Pulling attributes from text

(Matthew Williams) #1

I want to bring in to tinderbox highlights from ibooks and automatically extract text into some attributes. So here is some original text from the ibooks output:

May 20, 2018

Chapter One: A COMPUTER WANTED, p. 12

punched cards, which separated pattern from process for the first time in history, would eventually find their way into the earliest computers. Patterns encoded on paper, which computer scientists later called “programs,” could meaningfully entangle numbers as easily as thread. The Jacquard loom

May 20, 2018

Chapter One: A COMPUTER WANTED, p. 10

Indeed, computing was the grunt labor of organized science; before they were made obsolete, human computers prepared ballistics trajectories for the United States Army, cracked Nazi codes at Bletchley Park, crunched astronomical data at Harvard, and assisted numerical studies of nuclear fission on the Manhattan Project. Despite the diversity of their work, human computers had one thing in common.
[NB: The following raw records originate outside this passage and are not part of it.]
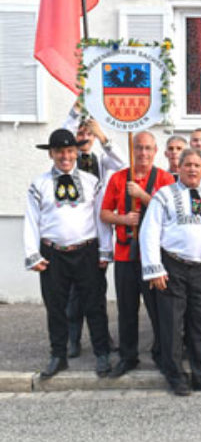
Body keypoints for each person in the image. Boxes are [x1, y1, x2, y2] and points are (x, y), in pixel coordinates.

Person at [23, 129, 113, 379]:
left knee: (95, 305)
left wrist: (105, 249)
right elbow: (32, 220)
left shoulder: (91, 182)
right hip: (53, 254)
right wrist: (32, 254)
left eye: (70, 151)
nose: (65, 156)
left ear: (76, 152)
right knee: (56, 307)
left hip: (86, 251)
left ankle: (102, 353)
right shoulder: (38, 184)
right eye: (60, 152)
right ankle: (58, 355)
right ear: (51, 154)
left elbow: (100, 219)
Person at [140, 148, 201, 396]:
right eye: (187, 164)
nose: (192, 169)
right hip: (172, 268)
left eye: (197, 165)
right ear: (178, 167)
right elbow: (150, 232)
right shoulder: (164, 196)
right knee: (172, 324)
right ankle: (175, 375)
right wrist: (155, 269)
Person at [100, 131, 174, 378]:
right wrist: (122, 218)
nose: (143, 153)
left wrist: (143, 197)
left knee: (158, 310)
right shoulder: (119, 178)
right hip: (124, 255)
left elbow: (171, 214)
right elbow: (104, 213)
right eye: (139, 148)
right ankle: (128, 356)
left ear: (155, 151)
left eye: (147, 148)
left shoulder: (164, 179)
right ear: (133, 150)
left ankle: (162, 354)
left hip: (152, 258)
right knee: (126, 309)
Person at [63, 114, 125, 358]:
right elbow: (62, 133)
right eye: (81, 133)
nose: (85, 138)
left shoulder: (102, 161)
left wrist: (102, 135)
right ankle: (73, 339)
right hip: (73, 235)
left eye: (88, 134)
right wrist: (76, 112)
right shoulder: (66, 163)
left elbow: (122, 162)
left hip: (97, 237)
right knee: (73, 293)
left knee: (96, 291)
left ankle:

They were women.

So the text in the note should just be the highlighted text. $Chapter should be the chapter text up to but not including the page, and $page should be the page number.

I am generally comfy with regex but not seeing any examples of use in an action in tinderbox.

(eastgate) #2

I believe there’s an example of this in the Agents and Actions section of Getting Started.

The general pattern is to use an agent to find a pattern, and extract the substring:

Query: $Text.contains(“Chapter.+:(.+),”)
Action: $Chapter=$1;

(Matthew Williams) #3

ahhh, i think i was missing it because i wasn’t sure how to search for what i wanted, and i didn’t realize that $1 would be the results of the query.